Noch nicht am Start vor vier Jahren war das Foto-Netzwerk Instagram, das in diesem Jahr für viele Schnappschüsse aus den Wahllokalen gesorgt hat. Hierbei kommt es zu einigen neuen rechtlichen Fragestellungen: Darf man in der Wahlkabine oder am Wahlcomputer fotografieren? Hierzu haben einzelne Staaten bereits Regelungen getroffen, die zumeist die digitale Abbildung des eigenen Stimmzettels erlauben. Das Fotografieren von anderen Personen am Wahlcomputer ist häufig verboten und gilt in einigen Staaten als krimineller Akt. Die Huffington Post hat hierzu einen Überblick zusammengetragen, auch das Tech-Blog GigaOm fragt besorgt “Is it Illegal To Instagram Your Vote?”.

Ob Live oder down, Nur-Text oder visuell – die zeitnahe Abbildung und Verbreitung der Ereignisse am Wahltag ist definitiv keine Domäne von Journalisten mehr.
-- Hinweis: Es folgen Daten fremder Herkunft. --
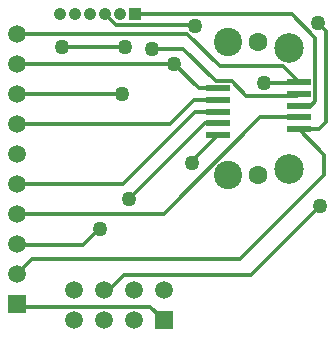
<source format=gtl>
%FSLAX25Y25*%
%MOIN*%
G70*
G01*
G75*
G04 Layer_Physical_Order=1*
G04 Layer_Color=255*
%ADD10R,0.07874X0.01969*%
%ADD11C,0.01200*%
%ADD12C,0.04200*%
%ADD13R,0.04200X0.04200*%
%ADD14R,0.05906X0.05906*%
%ADD15C,0.05906*%
%ADD16R,0.05906X0.05906*%
%ADD17C,0.05000*%
%ADD18C,0.06299*%
%ADD19C,0.09449*%
%ADD20C,0.09843*%
D10*
X303386Y388858D02*
D03*
Y384921D02*
D03*
Y380984D02*
D03*
Y377047D02*
D03*
X303386Y373110D02*
D03*
X276614Y386890D02*
D03*
Y382953D02*
D03*
Y379016D02*
D03*
Y375079D02*
D03*
Y371142D02*
D03*
D11*
X254000Y314000D02*
X258500Y309500D01*
X210500Y314000D02*
X254000D01*
X209500Y315000D02*
X210500Y314000D01*
X287500Y324500D02*
X310500Y347500D01*
X245195Y324500D02*
X287500D01*
X240195Y319500D02*
X245195Y324500D01*
X284000Y330000D02*
X312000Y358000D01*
X214500Y330000D02*
X284000D01*
X209500Y325000D02*
X214500Y330000D01*
X209500Y375000D02*
X260500D01*
X268453Y382953D01*
X245000Y355000D02*
X269016Y379016D01*
X209500Y355000D02*
X245000D01*
X249000Y411500D02*
X301169D01*
X209500Y395000D02*
X262000D01*
X270110Y386890D01*
X301169Y411500D02*
X309000Y403669D01*
Y382500D02*
Y403669D01*
X307484Y380984D02*
X309000Y382500D01*
X303386Y380984D02*
X307484D01*
X244000Y410603D02*
Y411500D01*
X239000D02*
X242500Y408000D01*
X268500D01*
X269000Y407500D01*
X310000Y408500D02*
X312500Y406000D01*
Y375500D02*
Y406000D01*
X310110Y373110D02*
X312500Y375500D01*
X303386Y373110D02*
X310110D01*
X270110Y386890D02*
X276614D01*
X268453Y382953D02*
X276614D01*
X269016Y379016D02*
X276614D01*
X258659Y345000D02*
Y345030D01*
X272079Y375079D02*
X276614D01*
X209500Y335000D02*
X210000Y334500D01*
X246750Y350000D02*
X247000D01*
X272079Y375079D01*
X210000Y334500D02*
X231500D01*
X209500Y345000D02*
X258659D01*
X231500Y334500D02*
X237000Y340000D01*
X209500Y385000D02*
X244500D01*
X224500Y400500D02*
X245500D01*
X265000Y400000D02*
X275926Y389074D01*
X254500Y400000D02*
X265000D01*
X258659Y345030D02*
X290677Y377047D01*
X303386D01*
X275926Y389074D02*
X281048D01*
X285822Y384300D01*
X302765D01*
X303386Y384921D01*
X209500Y405000D02*
X266267D01*
X277113Y394154D01*
X298090D01*
X238500Y319500D02*
X240195D01*
X292000Y388500D02*
X303028D01*
X298090Y394154D02*
X303386Y388858D01*
X268000Y362000D02*
Y362527D01*
X276614Y371142D01*
X312000Y358000D02*
Y364496D01*
X303386Y373110D02*
X312000Y364496D01*
D12*
X224000Y411500D02*
D03*
X229000D02*
D03*
X234000D02*
D03*
X239000D02*
D03*
X244000D02*
D03*
D13*
X249000D02*
D03*
D14*
X209500Y315000D02*
D03*
D15*
Y325000D02*
D03*
Y345000D02*
D03*
Y355000D02*
D03*
Y365000D02*
D03*
Y375000D02*
D03*
Y385000D02*
D03*
Y395000D02*
D03*
Y405000D02*
D03*
Y335000D02*
D03*
X228500Y309500D02*
D03*
X258500Y319500D02*
D03*
X248500D02*
D03*
Y309500D02*
D03*
X238500Y319500D02*
D03*
Y309500D02*
D03*
X228500Y319500D02*
D03*
D16*
X258500Y309500D02*
D03*
D17*
X269000Y407500D02*
D03*
X310000Y408500D02*
D03*
X246750Y350000D02*
D03*
X237125Y340000D02*
D03*
X244500Y385000D02*
D03*
X224500Y400500D02*
D03*
X245500D02*
D03*
X262000Y395000D02*
D03*
X254500Y400000D02*
D03*
X310500Y347500D02*
D03*
X292000Y388500D02*
D03*
X268000Y362000D02*
D03*
D18*
X290000Y402047D02*
D03*
Y357953D02*
D03*
D19*
X279764Y357756D02*
D03*
Y402244D02*
D03*
D20*
X300236Y359724D02*
D03*
Y400276D02*
D03*
M02*

</source>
Ist Social Voting ansteckend?

Es ist ja häufig die Rede davon, dass die US-Präsidentschaftswahl 2012 die erste “Social Media Election” sei – die Reichweiten der Sozialen Netzwerke wie Facebook ist enorm angestiegen, Dichte und Intensität der Echtzeitkommunikation via Twitter und anderen Plattformen sind gewachsen. Inwiefern die “neuen Medien” sich allerdings gegen die Reichweite und die Präsenz des Fernsehens behaupten können, wird erst die Wahlnacht zeigen müssen.

Meiner Meinung bringt erst das social voting die Wahl auf eine neue Ebene. Gemeint ist damit nicht nur das unmittelbare Teilen der Wahlentscheidung auf der Facebook-Seite oder der Bekennertweet mit dem Hashtag #ivoted. Spezialisierte Angebote wie votewithfriends.net machen dabei passende (oder unpassende) Vorschläge zur gemeinschaftlichen Stimmabgabe.
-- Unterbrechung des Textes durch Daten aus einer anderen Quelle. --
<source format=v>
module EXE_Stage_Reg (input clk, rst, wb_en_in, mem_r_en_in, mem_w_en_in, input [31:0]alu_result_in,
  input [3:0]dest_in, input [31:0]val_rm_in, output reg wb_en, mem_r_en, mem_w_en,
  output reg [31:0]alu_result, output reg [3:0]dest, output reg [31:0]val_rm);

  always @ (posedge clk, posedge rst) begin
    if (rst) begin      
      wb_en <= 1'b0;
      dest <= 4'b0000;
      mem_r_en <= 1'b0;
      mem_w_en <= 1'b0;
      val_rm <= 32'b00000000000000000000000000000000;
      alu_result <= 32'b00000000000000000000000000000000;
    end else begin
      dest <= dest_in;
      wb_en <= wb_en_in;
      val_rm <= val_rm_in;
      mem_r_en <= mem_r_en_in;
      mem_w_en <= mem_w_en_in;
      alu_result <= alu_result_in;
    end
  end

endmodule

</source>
Auch die Wissenschaft hat sich der Thematik bereits angenommen, Kollegen von der Stern School of Business an der New York University diagnostizieren dabei: social voting ist ansteckend. Auf den ersten Blick wirkt die Chance, durch Kommunikationsprozesse in den sozialen Medien die Wahlbeteiligung zu steigern sehr verlockend – allerdings steigt damit auch die Gefahr der Beeinflussung von Wählern, die den besonders meinungsstarken Netzwerkern folgen.
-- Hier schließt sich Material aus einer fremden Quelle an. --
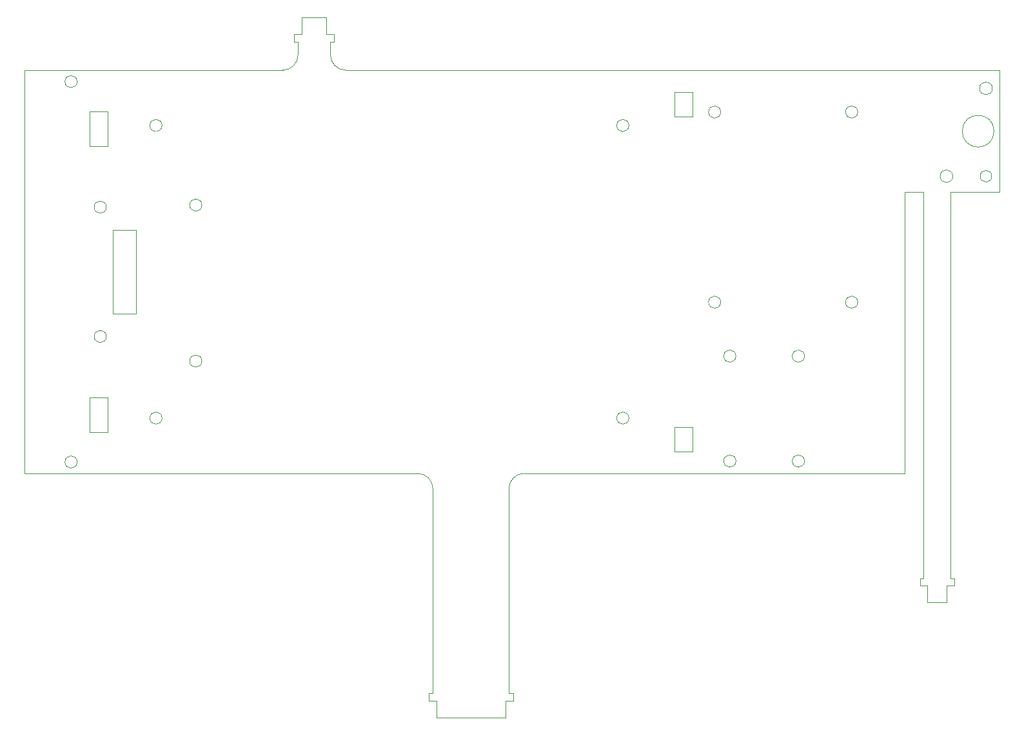
<source format=gm1>
%TF.GenerationSoftware,KiCad,Pcbnew,9.0.3*%
%TF.CreationDate,2025-08-12T18:22:07+03:00*%
%TF.ProjectId,Back,4261636b-2e6b-4696-9361-645f70636258,rev?*%
%TF.SameCoordinates,Original*%
%TF.FileFunction,Profile,NP*%
%FSLAX46Y46*%
G04 Gerber Fmt 4.6, Leading zero omitted, Abs format (unit mm)*
G04 Created by KiCad (PCBNEW 9.0.3) date 2025-08-12 18:22:07*
%MOMM*%
%LPD*%
G01*
G04 APERTURE LIST*
%TA.AperFunction,Profile*%
%ADD10C,0.050000*%
%TD*%
G04 APERTURE END LIST*
D10*
X99560000Y-46270000D02*
X99560000Y-47990263D01*
X66300000Y-101500000D02*
G75*
G02*
X64700000Y-101500000I-800000J0D01*
G01*
X64700000Y-101500000D02*
G75*
G02*
X66300000Y-101500000I800000J0D01*
G01*
X186685857Y-58020000D02*
G75*
G02*
X182514143Y-58020000I-2085857J0D01*
G01*
X182514143Y-58020000D02*
G75*
G02*
X186685857Y-58020000I2085857J0D01*
G01*
X113003183Y-131886817D02*
X113003183Y-104996817D01*
X152800000Y-87587000D02*
G75*
G02*
X151200000Y-87587000I-800000J0D01*
G01*
X151200000Y-87587000D02*
G75*
G02*
X152800000Y-87587000I800000J0D01*
G01*
X77450000Y-95730000D02*
G75*
G02*
X75850000Y-95730000I-800000J0D01*
G01*
X75850000Y-95730000D02*
G75*
G02*
X77450000Y-95730000I800000J0D01*
G01*
X101559737Y-49990263D02*
G75*
G02*
X99560037Y-47990037I263J1999963D01*
G01*
X152800000Y-101375000D02*
G75*
G02*
X151200000Y-101375000I-800000J0D01*
G01*
X151200000Y-101375000D02*
G75*
G02*
X152800000Y-101375000I800000J0D01*
G01*
X70142000Y-68000000D02*
G75*
G02*
X68542000Y-68000000I-800000J0D01*
G01*
X68542000Y-68000000D02*
G75*
G02*
X70142000Y-68000000I800000J0D01*
G01*
X95300000Y-46270000D02*
X95300000Y-48000000D01*
X186478764Y-52390000D02*
G75*
G02*
X184781236Y-52390000I-848764J0D01*
G01*
X184781236Y-52390000D02*
G75*
G02*
X186478764Y-52390000I848764J0D01*
G01*
X144700000Y-96880000D02*
X147100000Y-96880000D01*
X147100000Y-100100000D01*
X144700000Y-100100000D01*
X144700000Y-96880000D01*
X168800000Y-55500000D02*
G75*
G02*
X167200000Y-55500000I-800000J0D01*
G01*
X167200000Y-55500000D02*
G75*
G02*
X168800000Y-55500000I800000J0D01*
G01*
X70142000Y-85000000D02*
G75*
G02*
X68542000Y-85000000I-800000J0D01*
G01*
X68542000Y-85000000D02*
G75*
G02*
X70142000Y-85000000I800000J0D01*
G01*
X59400000Y-50000000D02*
X93300000Y-50000000D01*
X187390000Y-66010000D02*
X180965000Y-66010000D01*
X123000000Y-131890000D02*
X123000000Y-105000000D01*
X77450000Y-57270000D02*
G75*
G02*
X75850000Y-57270000I-800000J0D01*
G01*
X75850000Y-57270000D02*
G75*
G02*
X77450000Y-57270000I800000J0D01*
G01*
X71000000Y-71000000D02*
X74000000Y-71000000D01*
X74000000Y-82000000D01*
X71000000Y-82000000D01*
X71000000Y-71000000D01*
X187400000Y-50010000D02*
X187390000Y-66010000D01*
X82678000Y-67731000D02*
G75*
G02*
X81078000Y-67731000I-800000J0D01*
G01*
X81078000Y-67731000D02*
G75*
G02*
X82678000Y-67731000I800000J0D01*
G01*
X138750000Y-57270000D02*
G75*
G02*
X137150000Y-57270000I-800000J0D01*
G01*
X137150000Y-57270000D02*
G75*
G02*
X138750000Y-57270000I800000J0D01*
G01*
X150800000Y-55500000D02*
G75*
G02*
X149200000Y-55500000I-800000J0D01*
G01*
X149200000Y-55500000D02*
G75*
G02*
X150800000Y-55500000I800000J0D01*
G01*
X168800000Y-80500000D02*
G75*
G02*
X167200000Y-80500000I-800000J0D01*
G01*
X167200000Y-80500000D02*
G75*
G02*
X168800000Y-80500000I800000J0D01*
G01*
X59400000Y-103000000D02*
X111003183Y-103000000D01*
X177455000Y-116780000D02*
X177455000Y-66000000D01*
X66300000Y-51500000D02*
G75*
G02*
X64700000Y-51500000I-800000J0D01*
G01*
X64700000Y-51500000D02*
G75*
G02*
X66300000Y-51500000I800000J0D01*
G01*
X175000000Y-50000000D02*
X187400000Y-50010000D01*
X150800000Y-80500000D02*
G75*
G02*
X149200000Y-80500000I-800000J0D01*
G01*
X149200000Y-80500000D02*
G75*
G02*
X150800000Y-80500000I800000J0D01*
G01*
X175000000Y-50000000D02*
X101560000Y-49990263D01*
X144700000Y-52920000D02*
X147100000Y-52920000D01*
X147100000Y-56120000D01*
X144700000Y-56120000D01*
X144700000Y-52920000D01*
X181275464Y-63940000D02*
G75*
G02*
X179604536Y-63940000I-835464J0D01*
G01*
X179604536Y-63940000D02*
G75*
G02*
X181275464Y-63940000I835464J0D01*
G01*
X124994214Y-103000000D02*
X175000000Y-103000000D01*
X82678000Y-88231000D02*
G75*
G02*
X81078000Y-88231000I-800000J0D01*
G01*
X81078000Y-88231000D02*
G75*
G02*
X82678000Y-88231000I800000J0D01*
G01*
X186390000Y-63940000D02*
G75*
G02*
X184870000Y-63940000I-760000J0D01*
G01*
X184870000Y-63940000D02*
G75*
G02*
X186390000Y-63940000I760000J0D01*
G01*
X111003183Y-102996817D02*
G75*
G02*
X113003183Y-104996817I17J-1999983D01*
G01*
X67900000Y-55420000D02*
X70300000Y-55420000D01*
X70300000Y-60000000D01*
X67900000Y-60000000D01*
X67900000Y-55420000D01*
X161800000Y-101375000D02*
G75*
G02*
X160200000Y-101375000I-800000J0D01*
G01*
X160200000Y-101375000D02*
G75*
G02*
X161800000Y-101375000I800000J0D01*
G01*
X95300000Y-48000000D02*
G75*
G02*
X93300000Y-50000000I-2000000J0D01*
G01*
X161800000Y-87587000D02*
G75*
G02*
X160200000Y-87587000I-800000J0D01*
G01*
X160200000Y-87587000D02*
G75*
G02*
X161800000Y-87587000I800000J0D01*
G01*
X59400000Y-50000000D02*
X59400000Y-103000000D01*
X122994214Y-105000000D02*
G75*
G02*
X124994214Y-103000014I1999986J0D01*
G01*
X175000000Y-103000000D02*
X175000000Y-66000000D01*
X138750000Y-95730000D02*
G75*
G02*
X137150000Y-95730000I-800000J0D01*
G01*
X137150000Y-95730000D02*
G75*
G02*
X138750000Y-95730000I800000J0D01*
G01*
X67900000Y-93000000D02*
X70300000Y-93000000D01*
X70300000Y-97580000D01*
X67900000Y-97580000D01*
X67900000Y-93000000D01*
X180965000Y-66010000D02*
X180965000Y-116780000D01*
X175000000Y-66000000D02*
X177455000Y-66000000D01*
%TO.C,J4*%
X94800000Y-45270000D02*
X94800000Y-46270000D01*
X95300000Y-46270000D02*
X94800000Y-46270000D01*
X95800000Y-45270000D02*
X94800000Y-45270000D01*
X95805000Y-43100000D02*
X95805000Y-45270000D01*
X99055000Y-43100000D02*
X95805000Y-43100000D01*
X99055000Y-43100000D02*
X99055000Y-45270000D01*
X99060000Y-45270000D02*
X100060000Y-45270000D01*
X99560000Y-46270000D02*
X100060000Y-46270000D01*
X100060000Y-45270000D02*
X100060000Y-46270000D01*
%TO.C,J3*%
X176955000Y-117780000D02*
X176955000Y-116780000D01*
X177455000Y-116780000D02*
X176955000Y-116780000D01*
X177955000Y-117780000D02*
X176955000Y-117780000D01*
X177960000Y-119950000D02*
X177960000Y-117780000D01*
X177960000Y-119950000D02*
X180460000Y-119950000D01*
X180460000Y-119950000D02*
X180460000Y-117780000D01*
X180465000Y-117780000D02*
X181465000Y-117780000D01*
X180965000Y-116780000D02*
X181465000Y-116780000D01*
X181465000Y-117780000D02*
X181465000Y-116780000D01*
%TO.C,J1*%
X112463183Y-132886817D02*
X112463183Y-131886817D01*
X113003183Y-131886817D02*
X112463183Y-131886817D01*
X113463183Y-132886817D02*
X112463183Y-132886817D01*
X113463183Y-135056817D02*
X113463183Y-132886817D01*
X113463183Y-135056817D02*
X122543183Y-135056817D01*
X122543183Y-132886817D02*
X123543183Y-132886817D01*
X122543183Y-135056817D02*
X122543183Y-132886817D01*
X123003183Y-131886817D02*
X123543183Y-131886817D01*
X123543183Y-132886817D02*
X123543183Y-131886817D01*
%TD*%
M02*

</source>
Die scharfsinnigeren unter den Wahlbeobachtern notieren angesichts solcher Tools darüber hinaus nicht nur einen wachsenden sozialen Zwang, der durch unterschiedliche digitale Wahlhelfer ausgelöst werden kann – Ann Althouse hat in einem Beitrag für das Online-Magazin Techpresident.com hierfür die unschöne, aber zutreffende Umschreibung “to shame and pressure someone about voting” gefunden.